◆ Exercise task: Return each line of all the items below, word for word and in the same order.

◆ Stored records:
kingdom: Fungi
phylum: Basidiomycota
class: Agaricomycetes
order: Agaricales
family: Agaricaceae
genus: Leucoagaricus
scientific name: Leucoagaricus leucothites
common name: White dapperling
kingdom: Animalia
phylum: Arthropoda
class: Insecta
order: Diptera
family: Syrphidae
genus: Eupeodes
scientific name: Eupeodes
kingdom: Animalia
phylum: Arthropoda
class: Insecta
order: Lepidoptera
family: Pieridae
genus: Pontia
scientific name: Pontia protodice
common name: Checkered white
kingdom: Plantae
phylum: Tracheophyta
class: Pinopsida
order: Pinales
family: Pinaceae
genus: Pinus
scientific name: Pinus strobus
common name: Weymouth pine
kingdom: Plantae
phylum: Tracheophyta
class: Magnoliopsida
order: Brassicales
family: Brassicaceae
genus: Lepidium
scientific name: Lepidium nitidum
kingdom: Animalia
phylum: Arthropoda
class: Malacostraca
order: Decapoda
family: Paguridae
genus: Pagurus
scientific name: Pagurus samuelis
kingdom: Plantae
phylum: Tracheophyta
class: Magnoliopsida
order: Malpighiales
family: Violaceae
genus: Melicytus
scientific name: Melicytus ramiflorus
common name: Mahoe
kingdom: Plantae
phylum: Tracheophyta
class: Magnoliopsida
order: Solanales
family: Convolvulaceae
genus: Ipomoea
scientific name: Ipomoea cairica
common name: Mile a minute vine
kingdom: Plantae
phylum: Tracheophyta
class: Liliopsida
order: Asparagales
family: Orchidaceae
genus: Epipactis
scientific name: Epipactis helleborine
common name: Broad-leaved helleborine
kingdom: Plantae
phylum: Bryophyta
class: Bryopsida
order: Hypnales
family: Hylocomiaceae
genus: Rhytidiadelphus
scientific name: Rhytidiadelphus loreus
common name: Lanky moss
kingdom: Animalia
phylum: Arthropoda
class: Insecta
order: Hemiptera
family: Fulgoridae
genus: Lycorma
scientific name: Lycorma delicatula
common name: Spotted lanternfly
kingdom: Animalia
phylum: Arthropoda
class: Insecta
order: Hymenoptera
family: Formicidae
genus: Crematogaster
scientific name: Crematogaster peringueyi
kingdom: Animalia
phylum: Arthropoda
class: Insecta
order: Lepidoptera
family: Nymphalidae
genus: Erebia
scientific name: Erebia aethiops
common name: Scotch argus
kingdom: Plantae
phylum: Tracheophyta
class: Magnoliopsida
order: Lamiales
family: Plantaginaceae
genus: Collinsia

◆ Exercise output:
kingdom: Fungi
phylum: Basidiomycota
class: Agaricomycetes
order: Agaricales
family: Agaricaceae
genus: Leucoagaricus
scientific name: Leucoagaricus leucothites
common name: White dapperling
kingdom: Animalia
phylum: Arthropoda
class: Insecta
order: Diptera
family: Syrphidae
genus: Eupeodes
scientific name: Eupeodes
kingdom: Animalia
phylum: Arthropoda
class: Insecta
order: Lepidoptera
family: Pieridae
genus: Pontia
scientific name: Pontia protodice
common name: Checkered white
kingdom: Plantae
phylum: Tracheophyta
class: Pinopsida
order: Pinales
family: Pinaceae
genus: Pinus
scientific name: Pinus strobus
common name: Weymouth pine
kingdom: Plantae
phylum: Tracheophyta
class: Magnoliopsida
order: Brassicales
family: Brassicaceae
genus: Lepidium
scientific name: Lepidium nitidum
kingdom: Animalia
phylum: Arthropoda
class: Malacostraca
order: Decapoda
family: Paguridae
genus: Pagurus
scientific name: Pagurus samuelis
kingdom: Plantae
phylum: Tracheophyta
class: Magnoliopsida
order: Malpighiales
family: Violaceae
genus: Melicytus
scientific name: Melicytus ramiflorus
common name: Mahoe
kingdom: Plantae
phylum: Tracheophyta
class: Magnoliopsida
order: Solanales
family: Convolvulaceae
genus: Ipomoea
scientific name: Ipomoea cairica
common name: Mile a minute vine
kingdom: Plantae
phylum: Tracheophyta
class: Liliopsida
order: Asparagales
family: Orchidaceae
genus: Epipactis
scientific name: Epipactis helleborine
common name: Broad-leaved helleborine
kingdom: Plantae
phylum: Bryophyta
class: Bryopsida
order: Hypnales
family: Hylocomiaceae
genus: Rhytidiadelphus
scientific name: Rhytidiadelphus loreus
common name: Lanky moss
kingdom: Animalia
phylum: Arthropoda
class: Insecta
order: Hemiptera
family: Fulgoridae
genus: Lycorma
scientific name: Lycorma delicatula
common name: Spotted lanternfly
kingdom: Animalia
phylum: Arthropoda
class: Insecta
order: Hymenoptera
family: Formicidae
genus: Crematogaster
scientific name: Crematogaster peringueyi
kingdom: Animalia
phylum: Arthropoda
class: Insecta
order: Lepidoptera
family: Nymphalidae
genus: Erebia
scientific name: Erebia aethiops
common name: Scotch argus
kingdom: Plantae
phylum: Tracheophyta
class: Magnoliopsida
order: Lamiales
family: Plantaginaceae
genus: Collinsia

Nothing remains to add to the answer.